[Things to do]
1. In the discussion comparing LFortran and Flang, which two other compilers does the fortran-lang.org compilers page say also use LLVM?
2. Extend the discussion comparing LFortran and Flang, beginning after its final post.

═══ Extract provided ═══

I am sorry if this is a naive question. Both are based on LLVM, so what are the use cases where a person would use one over the other and vice versa?
As the LFortran page says, it “can execute user’s code interactively to allow exploratory work”, unlike a typical compiler. It will be nice when it supports arrays, which are on the roadmap.
I see. So like Jupyter notebooks. Thanks!
LLVM is an infrastructure to build compilers:
In the page https://fortran-lang.org/compilers/, one can read that the new Intel ifx
compiler and the ARM Fortran compiler also use LLVM.
Both are using LLVM to generate the object code, but their front ends - parsing the code, generating an abstract syntax tree (AST) and converting that to LLVM’s intermediate representation (IR) - are being developed by completely separate teams. Thus they are likely to have different sets of bugs and missing features. The more options we have in compilers the more likely something will be able to compile your code, and then you can submit bug reports to the others saying “they can do it, why can’t you?”
Also, as mention above, LFortran has the goal of also having an interactive capability (a REPL) and being the Fortran kernel for Jupyter notebooks (which I think they’ve already achieved).
I’ve recently started working in a team that works on F18 Flang (the new one). One of the resources they pointed me towards was this: FOSDEM 2020 - Flang : The Fortran frontend of LLVM . They didn’t mention LFortran though, that’s why I asked.

═══ Data extract ═══

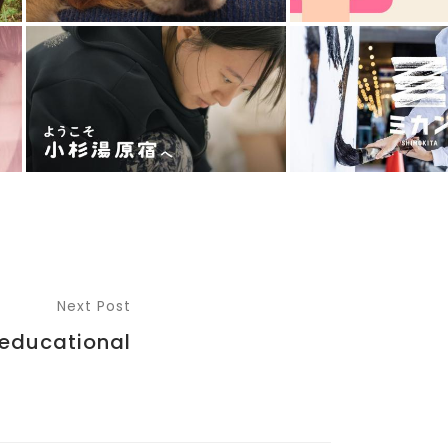
Next Post
educational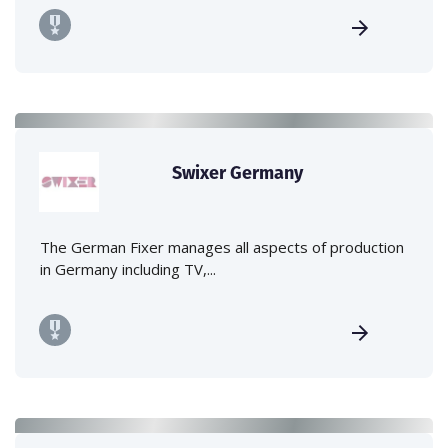
Swixer Germany
The German Fixer manages all aspects of production
in Germany including TV,...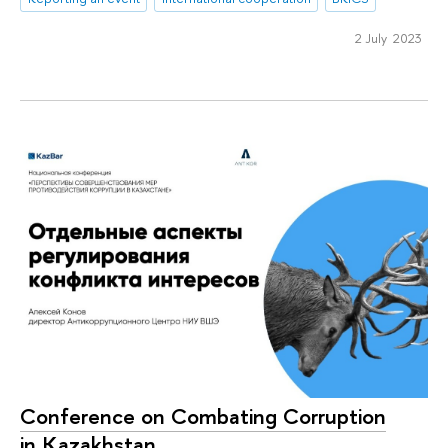
2 July 2023
Conference on Combating Corruption
in Kazakhstan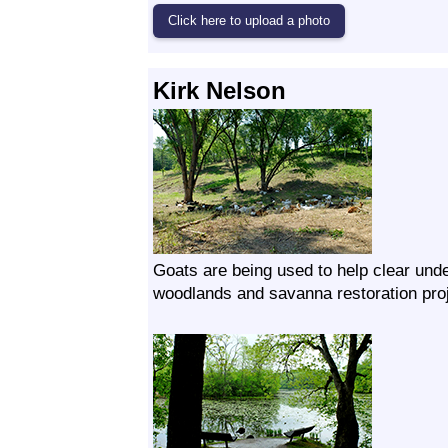
Kirk Nelson
Goats are being used to help clear unde
woodlands and savanna restoration proj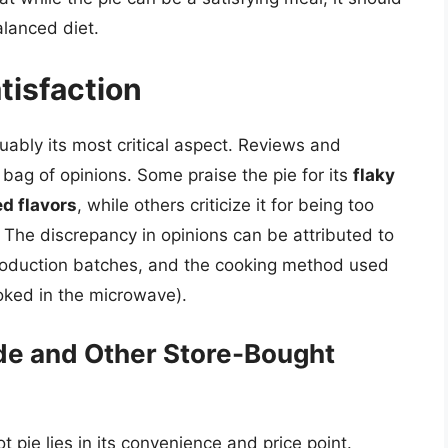
lanced diet.
tisfaction
guably its most critical aspect. Reviews and
bag of opinions. Some praise the pie for its
flaky
ed flavors
, while others criticize it for being too
. The discrepancy in opinions can be attributed to
 production batches, and the cooking method used
oked in the microwave).
e and Other Store-Bought
 pie lies in its convenience and price point.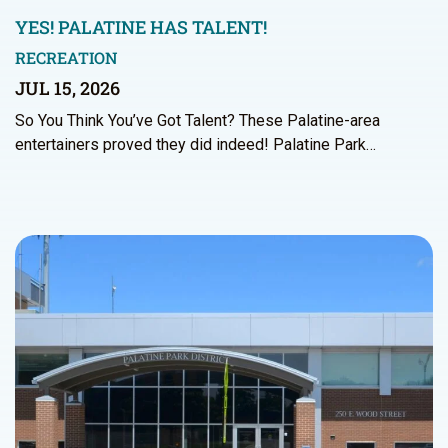
YES! PALATINE HAS TALENT!
RECREATION
JUL 15, 2026
So You Think You’ve Got Talent? These Palatine-area
entertainers proved they did indeed! Palatine Park…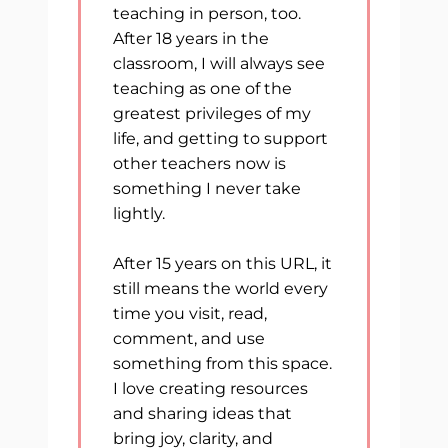
teaching in person, too.
After 18 years in the
classroom, I will always see
teaching as one of the
greatest privileges of my
life, and getting to support
other teachers now is
something I never take
lightly.
After 15 years on this URL, it
still means the world every
time you visit, read,
comment, and use
something from this space.
I love creating resources
and sharing ideas that
bring joy, clarity, and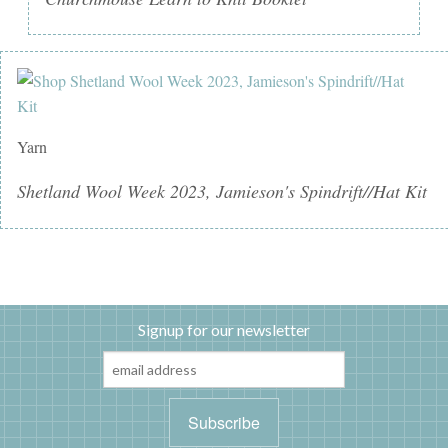
Yarn
Shetland Wool Week 2023, Jamieson's Spindrift//Hat Kit
Signup for our newsletter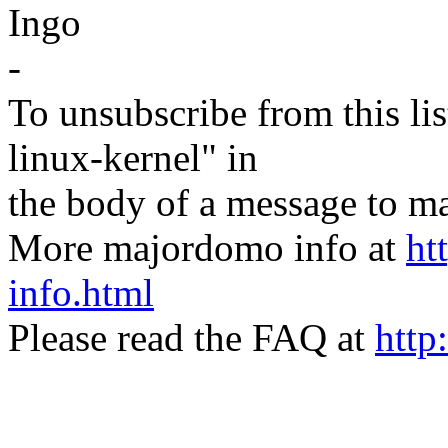
Ingo
-
To unsubscribe from this lis
linux-kernel" in
the body of a message t
More majordomo info at
ht
info.html
Please read the FAQ at
http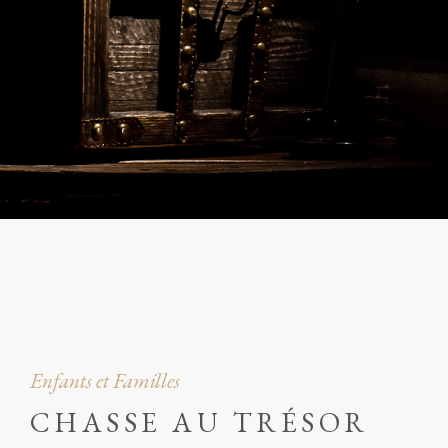
Enfants et Familles
CHASSE AU TRÉSOR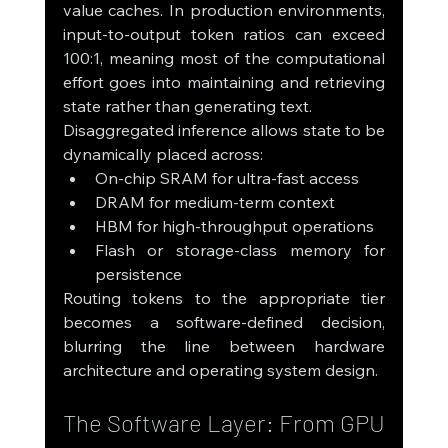
value caches. In production environments, 
input-to-output token ratios can exceed 
100:1, meaning most of the computational 
effort goes into maintaining and retrieving 
state rather than generating text.
Disaggregated inference allows state to be 
dynamically placed across:
On-chip SRAM for ultra-fast access
DRAM for medium-term context
HBM for high-throughput operations
Flash or storage-class memory for 
persistence
Routing tokens to the appropriate tier 
becomes a software-defined decision, 
blurring the line between hardware 
architecture and operating system design.
The Software Layer: From GPU 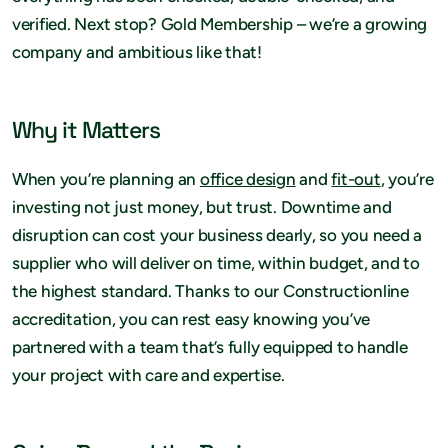
verified. Next stop? Gold Membership – we’re a growing
company and ambitious like that!
Why it Matters
When you’re planning an
office design
and
fit-out
, you’re
investing not just money, but trust. Downtime and
disruption can cost your business dearly, so you need a
supplier who will deliver on time, within budget, and to
the highest standard. Thanks to our Constructionline
accreditation, you can rest easy knowing you’ve
partnered with a team that’s fully equipped to handle
your project with care and expertise.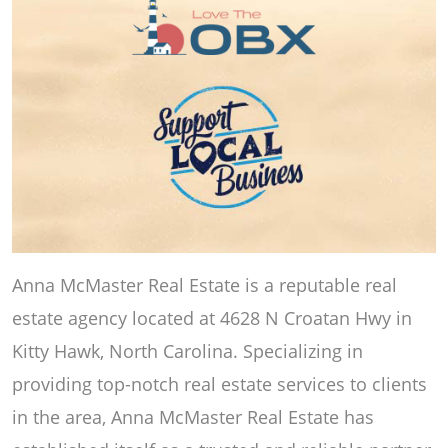
Anna McMaster Real Estate is a reputable real
estate agency located at 4628 N Croatan Hwy in
Kitty Hawk, North Carolina. Specializing in
providing top-notch real estate services to clients
in the area, Anna McMaster Real Estate has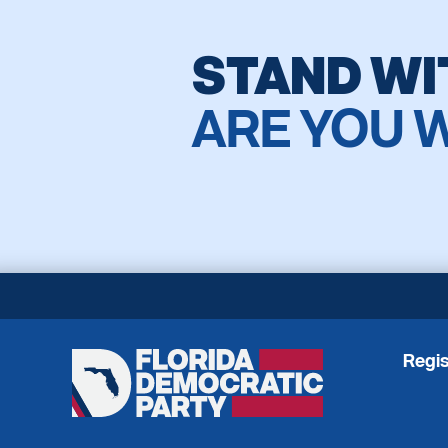
STAND WI
ARE YOU 
Regis
Florida
Democratic
Party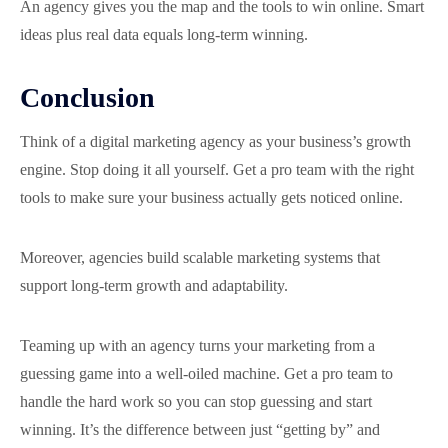
An agency gives you the map and the tools to win online. Smart
ideas plus real data equals long-term winning.
Conclusion
Think of a digital marketing agency as your business’s growth
engine. Stop doing it all yourself. Get a pro team with the right
tools to make sure your business actually gets noticed online.
Moreover, agencies build scalable marketing systems that
support long-term growth and adaptability.
Teaming up with an agency turns your marketing from a
guessing game into a well-oiled machine. Get a pro team to
handle the hard work so you can stop guessing and start
winning. It’s the difference between just “getting by” and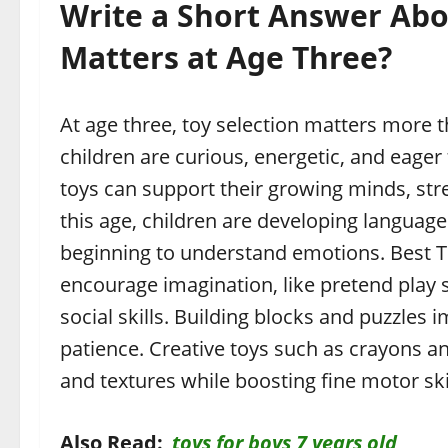
Write a Short Answer Abo
Matters at Age Three?
At age three, toy selection matters more t
children are curious, energetic, and eager
toys can support their growing minds, str
this age, children are developing language
beginning to understand emotions. Best To
encourage imagination, like pretend play 
social skills. Building blocks and puzzle
patience. Creative toys such as crayons an
and textures while boosting fine motor skil
Also Read:
toys for boys 7 years old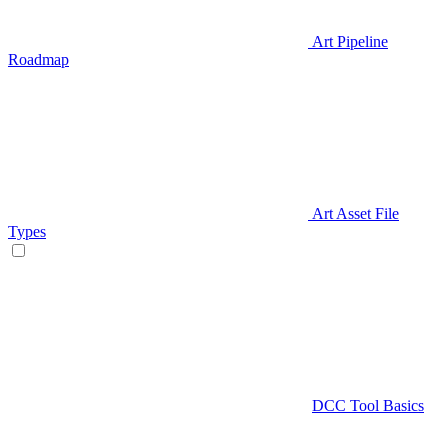
Art Pipeline
Roadmap
Art Asset File
Types
DCC Tool Basics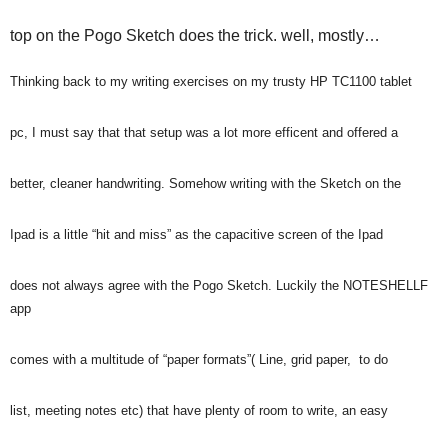
top on the Pogo Sketch does the trick. well, mostly…
Thinking back to my writing exercises on my trusty HP TC1100 tablet
pc, I must say that that setup was a lot more efficent and offered a
better, cleaner handwriting. Somehow writing with the Sketch on the
Ipad is a little “hit and miss” as the capacitive screen of the Ipad
does not always agree with the Pogo Sketch. Luckily the NOTESHELLF
app
comes with a multitude of “paper formats”( Line, grid paper, to do
list, meeting notes etc) that have plenty of room to write, an easy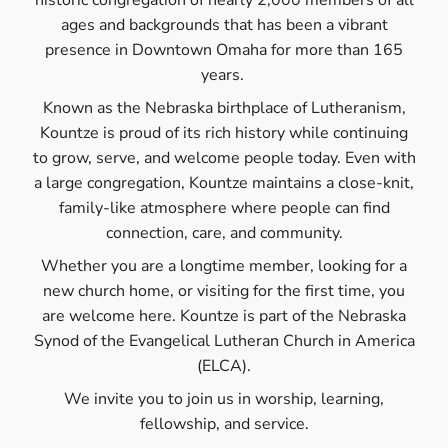
historic congregation of nearly 2,000 members of all
ages and backgrounds that has been a vibrant
presence in Downtown Omaha for more than 165
years.
Known as the Nebraska birthplace of Lutheranism,
Kountze is proud of its rich history while continuing
to grow, serve, and welcome people today. Even with
a large congregation, Kountze maintains a close-knit,
family-like atmosphere where people can find
connection, care, and community.
Whether you are a longtime member, looking for a
new church home, or visiting for the first time, you
are welcome here. Kountze is part of the Nebraska
Synod of the Evangelical Lutheran Church in America
(ELCA).
We invite you to join us in worship, learning,
fellowship, and service.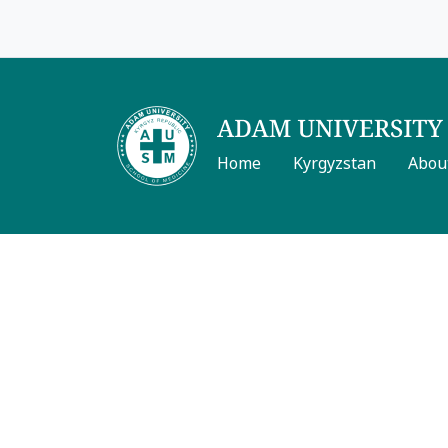
Home
Kyrgyzstan
Abou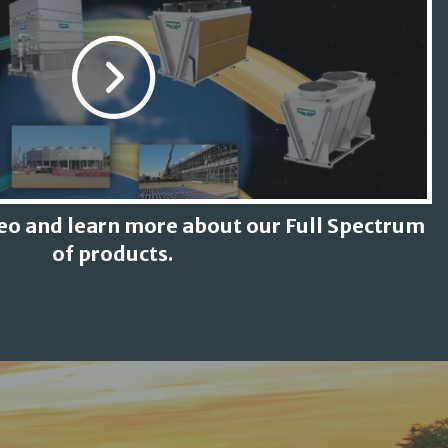
deo and learn more about our Full Spectrum
of products.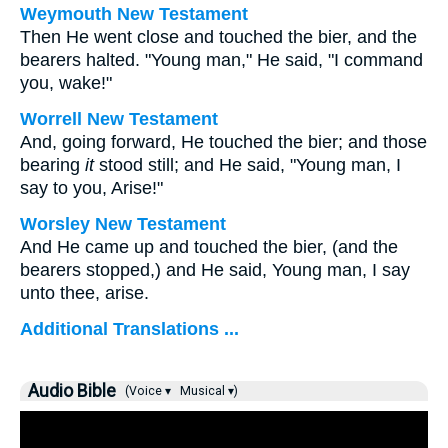
Weymouth New Testament
Then He went close and touched the bier, and the
bearers halted. "Young man," He said, "I command
you, wake!"
Worrell New Testament
And, going forward, He touched the bier; and those
bearing
it
stood still; and He said,
"Young man, I
say to you, Arise!"
Worsley New Testament
And He came up and touched the bier, (and the
bearers stopped,) and He said,
Young man, I say
unto thee, arise.
Additional Translations ...
Audio Bible
(Voice ▾
Musical ▾)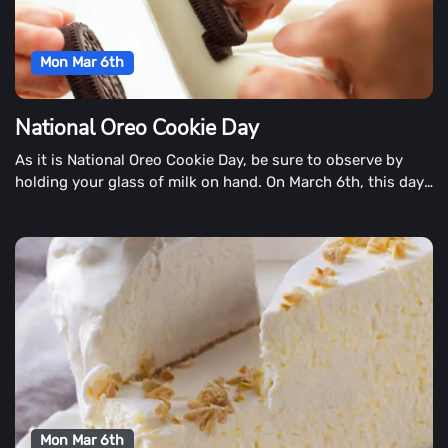
Mon Mar 6th
National Oreo Cookie Day
As it is National Oreo Cookie Day, be sure to observe by
holding your glass of milk on hand. On March 6th, this day
is celebrated around the world each year.
Mon Mar 6th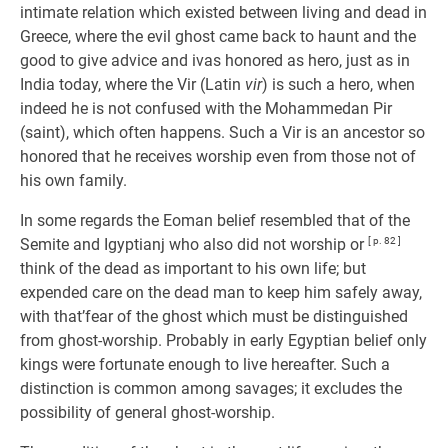
intimate relation which existed between living and dead in
Greece, where the evil ghost came back to haunt and the
good to give advice and ivas honored as hero, just as in
India today, where the Vir (Latin
vir
) is such a hero, when
indeed he is not confused with the Mohammedan Pir
(saint), which often happens. Such a Vir is an ancestor so
honored that he receives worship even from those not of
his own family.
In some regards the Eoman belief resembled that of the
Semite and Igyptianj who also did not worship or
[ p. 82 ]
think of the dead as important to his own life; but
expended care on the dead man to keep him safely away,
with that’fear of the ghost which must be distinguished
from ghost-worship. Probably in early Egyptian belief only
kings were fortunate enough to live hereafter. Such a
distinction is common among savages; it excludes the
possibility of general ghost-worship.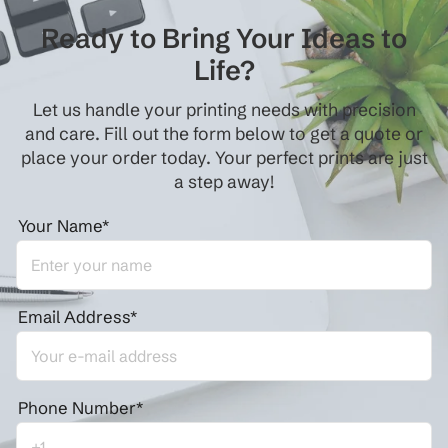
Ready to Bring Your Ideas to
Life?
Let us handle your printing needs with precision
and care. Fill out the form below to get a quote or
place your order today. Your perfect prints are just
a step away!
Your Name*
Email Address*
Phone Number*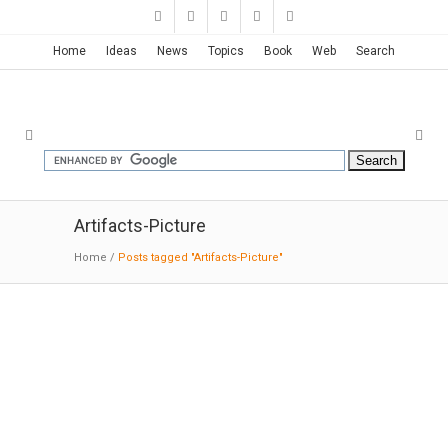
Home
Ideas
News
Topics
Book
Web
Search
Artifacts-Picture
Home
/
Posts tagged "Artifacts-Picture"
Museum of Southeast Asian Art
in Berlin | John Pawson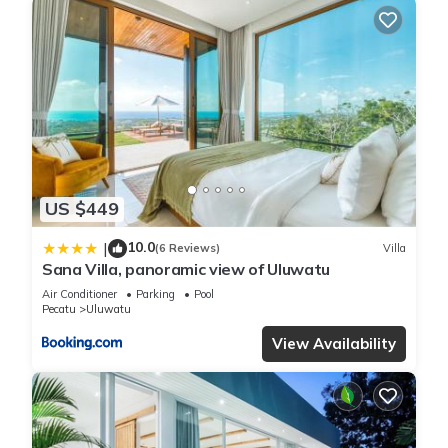
US $449
10.0
|
(6 Reviews)
Villa
Sana Villa, panoramic view of Uluwatu
Air Conditioner
Parking
Pool
Pecatu
Uluwatu
View Availability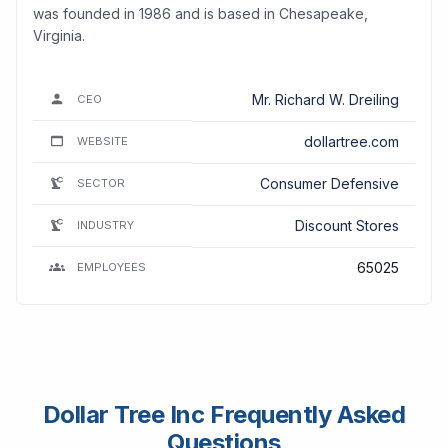
was founded in 1986 and is based in Chesapeake,
Virginia.
Mr. Richard W. Dreiling
CEO
dollartree.com
WEBSITE
Consumer Defensive
SECTOR
Discount Stores
INDUSTRY
65025
EMPLOYEES
Dollar Tree Inc Frequently Asked
Questions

═══

[Exercise results]
1. The new Intel ifx compiler and the ARM Fortran compiler.

2.
Anyway, I appreciate the responses. For some reason it didn’t strike me that adding interactive functionality requires a whole different compiler, but then I remembered iPython and Jupyter.
There are also several C compilers that use LLVM, but only one, CLANG, is an integral part of the LLVM project. As pmk pointed out, there is also an LLVM Fortran compiler under development, based on what started as F18. There are other Fortran compilers that use parts of LLVM, but only the F18-baased one is an official part of the LLVM project, and is now called FLANG. (I’ve heard that the previous “pretenders” that fancied themselves as “Flang” are now informally referred to as “Flung”. )
That is a very interesting take.
The classic Flang frontend (GitHub - flang-compiler/flang: Flang is a Fortran language front-end designed for integration with LLVM.) continues to be developed and is the base of at least the Arm, AMD and Huawei Fortran compilers. The plan is to eventually move to using the F18 (or llvm/flang) frontend when it becomes ready. Classic Flang frontend community members are also part of the F18 community and make contributions to F18.
I’m so old that I remember when g95 was a better compiler than gfortran . Which open source effort is in the lead can change over time.
I cannot use Flang because it has trouble with I/O of derived types. Maybe someone in the GSoC can work on this, after checking with their mentor. This program causes an ICE for
clang version 7.0.1
Target: x86_64-pc-linux-gnu
Thread model: posix
program main
! 12/19/2020 07:55 PM -- crash the flang compiler, reported at https://github.com/flang-compiler/flang/issues/961
implicit none
type :: foo
integer :: bar
end type foo
type(foo) :: x(1)
x%bar = 0
print*,x([1])
end program main
Apologies for the issue you are facing with Flang.
Is this part of an application that is commonly used?
No, it is from a program for personal use. I am grateful for all open source efforts, and no apology is needed.
That’s an interesting topic. At some time there was a flang project, probably the first one, which still needed a proper Fortran compiler at the end to actually produce assembler code, so it only transferred the Fortran code into a parse tree. Now, as I understand the new flang/f18 already compiles code into a binary program? And that comes automatically with LLVM?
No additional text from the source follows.